Exercise details >>
Once the line containing "23: (763, 65)" is found, please copy it and all lines after it through the end of the records, exactly, leaving out pictures.

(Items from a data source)
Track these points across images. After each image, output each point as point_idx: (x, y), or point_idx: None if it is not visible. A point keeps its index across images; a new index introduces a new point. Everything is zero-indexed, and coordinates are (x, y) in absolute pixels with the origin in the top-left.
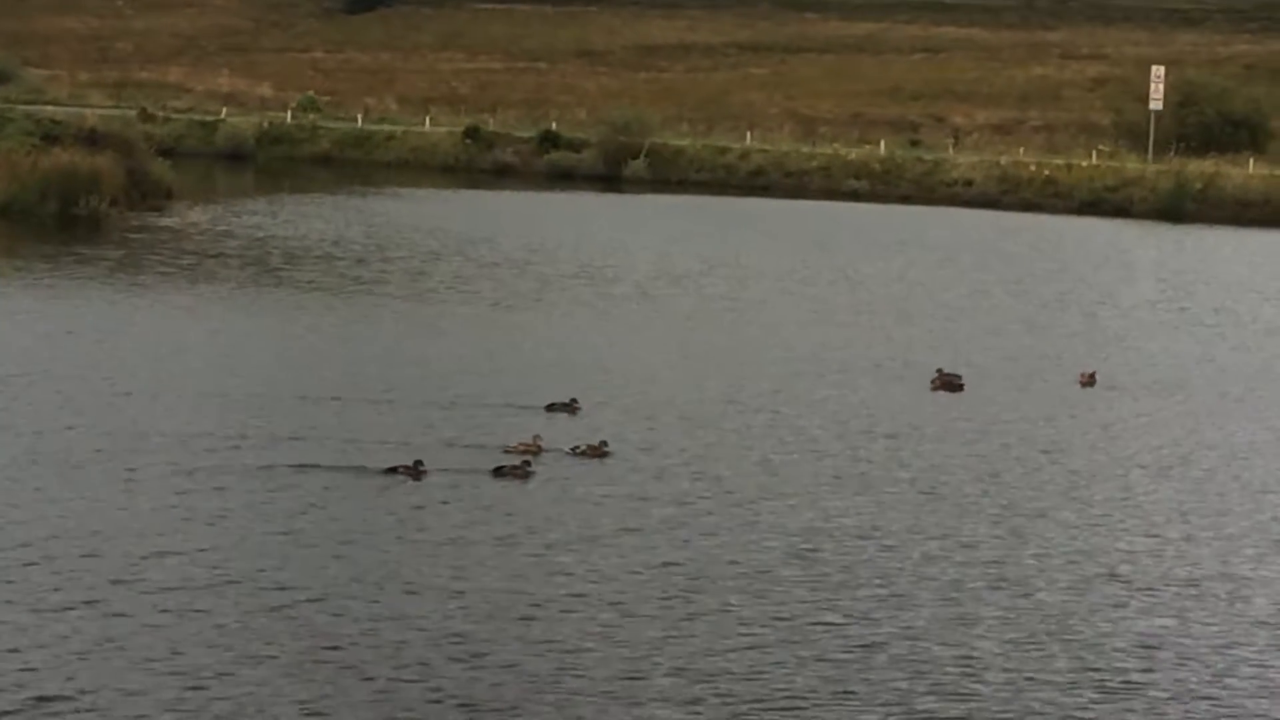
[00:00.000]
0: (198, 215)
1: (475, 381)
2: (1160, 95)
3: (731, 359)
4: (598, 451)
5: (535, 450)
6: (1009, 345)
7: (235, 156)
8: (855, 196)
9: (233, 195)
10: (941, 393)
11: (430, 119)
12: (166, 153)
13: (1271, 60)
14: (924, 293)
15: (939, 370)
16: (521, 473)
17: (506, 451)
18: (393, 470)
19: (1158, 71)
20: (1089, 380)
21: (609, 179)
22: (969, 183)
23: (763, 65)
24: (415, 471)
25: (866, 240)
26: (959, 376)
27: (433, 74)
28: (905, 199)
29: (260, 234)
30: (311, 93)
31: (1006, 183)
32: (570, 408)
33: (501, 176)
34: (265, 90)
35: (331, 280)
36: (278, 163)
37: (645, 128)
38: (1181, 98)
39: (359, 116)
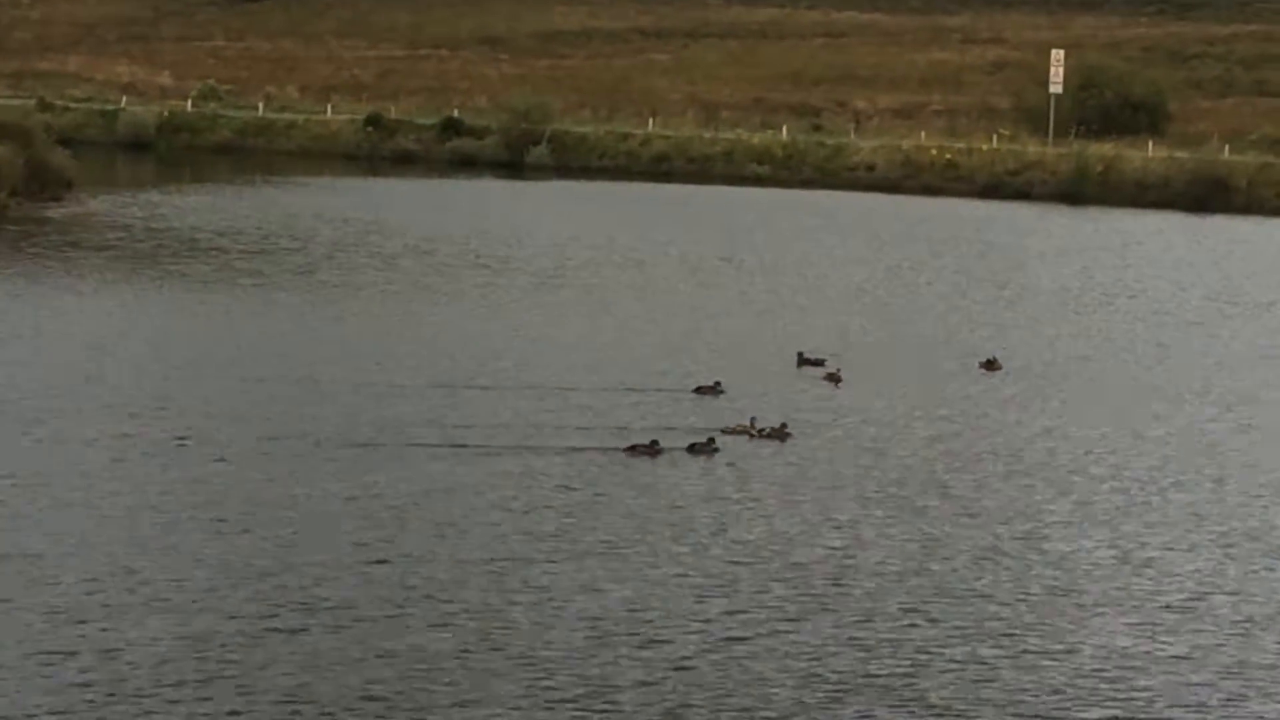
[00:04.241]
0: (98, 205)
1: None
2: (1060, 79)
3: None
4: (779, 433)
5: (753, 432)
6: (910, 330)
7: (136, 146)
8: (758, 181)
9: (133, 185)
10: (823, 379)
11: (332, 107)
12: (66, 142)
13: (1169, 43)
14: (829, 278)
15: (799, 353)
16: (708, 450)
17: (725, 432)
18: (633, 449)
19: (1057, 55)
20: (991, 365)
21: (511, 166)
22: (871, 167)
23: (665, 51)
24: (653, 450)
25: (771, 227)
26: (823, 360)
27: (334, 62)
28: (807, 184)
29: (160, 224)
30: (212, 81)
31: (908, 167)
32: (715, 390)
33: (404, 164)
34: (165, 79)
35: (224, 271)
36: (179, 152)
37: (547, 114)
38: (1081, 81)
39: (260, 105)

Worked solution >>
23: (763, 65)
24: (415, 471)
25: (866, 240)
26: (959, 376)
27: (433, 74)
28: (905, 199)
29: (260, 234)
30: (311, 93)
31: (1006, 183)
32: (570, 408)
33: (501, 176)
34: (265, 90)
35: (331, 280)
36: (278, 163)
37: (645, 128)
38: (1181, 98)
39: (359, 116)
[00:04.241]
0: (98, 205)
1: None
2: (1060, 79)
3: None
4: (779, 433)
5: (753, 432)
6: (910, 330)
7: (136, 146)
8: (758, 181)
9: (133, 185)
10: (823, 379)
11: (332, 107)
12: (66, 142)
13: (1169, 43)
14: (829, 278)
15: (799, 353)
16: (708, 450)
17: (725, 432)
18: (633, 449)
19: (1057, 55)
20: (991, 365)
21: (511, 166)
22: (871, 167)
23: (665, 51)
24: (653, 450)
25: (771, 227)
26: (823, 360)
27: (334, 62)
28: (807, 184)
29: (160, 224)
30: (212, 81)
31: (908, 167)
32: (715, 390)
33: (404, 164)
34: (165, 79)
35: (224, 271)
36: (179, 152)
37: (547, 114)
38: (1081, 81)
39: (260, 105)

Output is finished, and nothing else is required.